* PROBLEM TO SOLVE *
Your copy should match the records exactly, except that it contains no pictures.

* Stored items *
◇ ◇ ◇ ◇ ◇
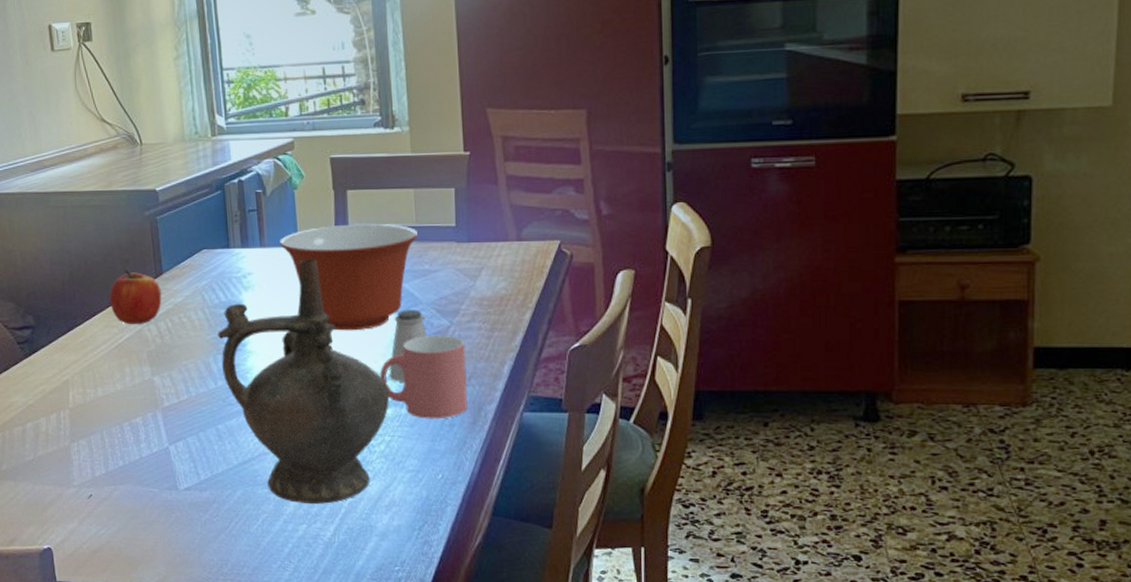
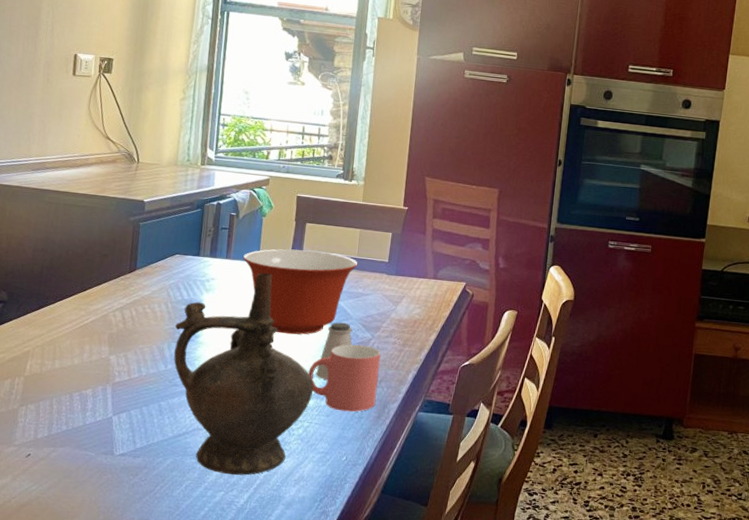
apple: present [109,270,162,324] -> none [82,263,132,310]

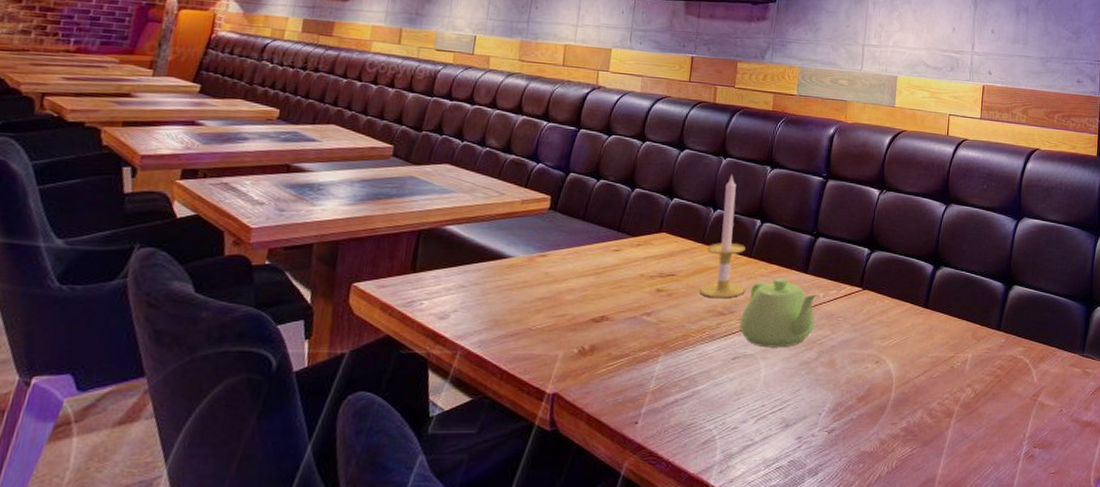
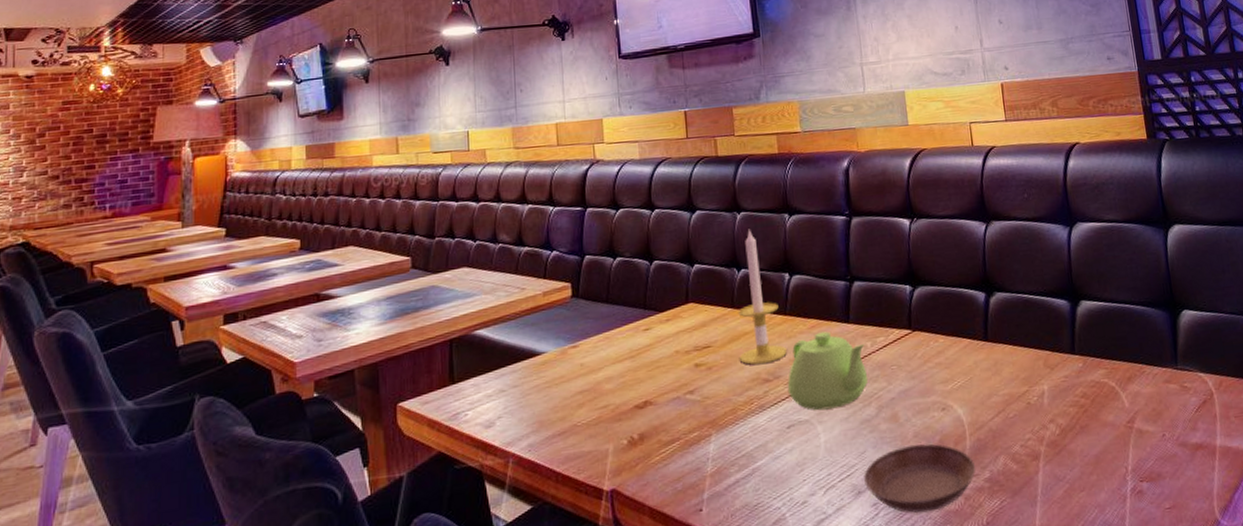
saucer: none [793,390,895,451] -> present [864,443,975,513]

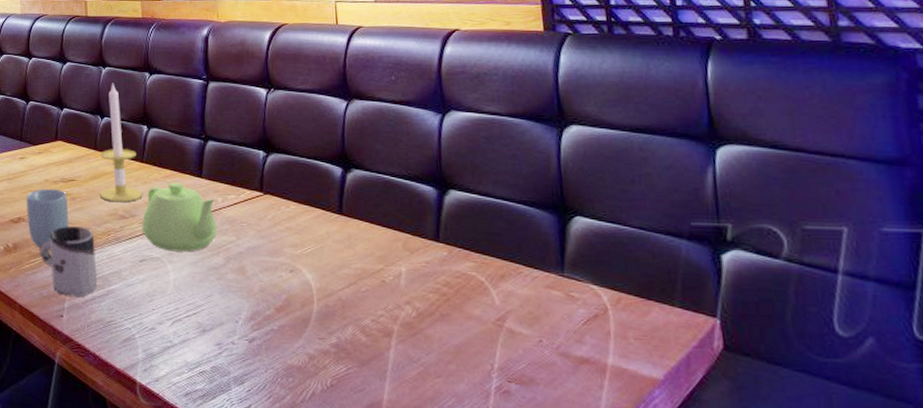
cup: none [653,360,706,434] -> present [26,188,69,250]
cup: none [672,399,740,486] -> present [40,225,97,298]
saucer: present [864,443,975,513] -> none [209,298,321,363]

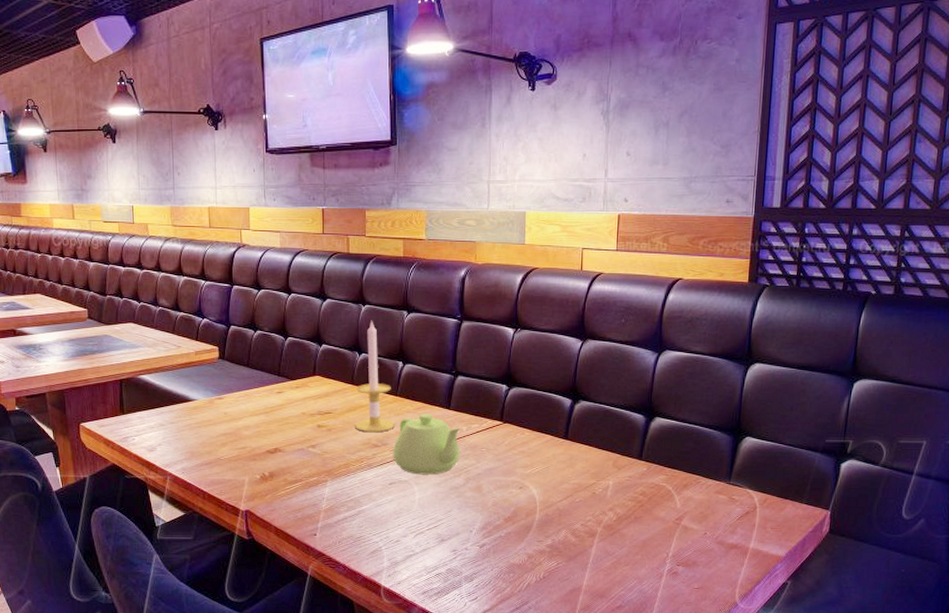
cup: present [26,188,69,250] -> none [283,420,325,477]
cup: present [40,225,97,298] -> none [296,454,349,518]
◇ ◇ ◇ ◇ ◇
* EXERCISE SOLUTION *
apple: present [109,270,162,324] -> none [82,263,132,310]

saucer: none [793,390,895,451] -> present [864,443,975,513]

cup: none [653,360,706,434] -> present [26,188,69,250]
cup: none [672,399,740,486] -> present [40,225,97,298]
saucer: present [864,443,975,513] -> none [209,298,321,363]

cup: present [26,188,69,250] -> none [283,420,325,477]
cup: present [40,225,97,298] -> none [296,454,349,518]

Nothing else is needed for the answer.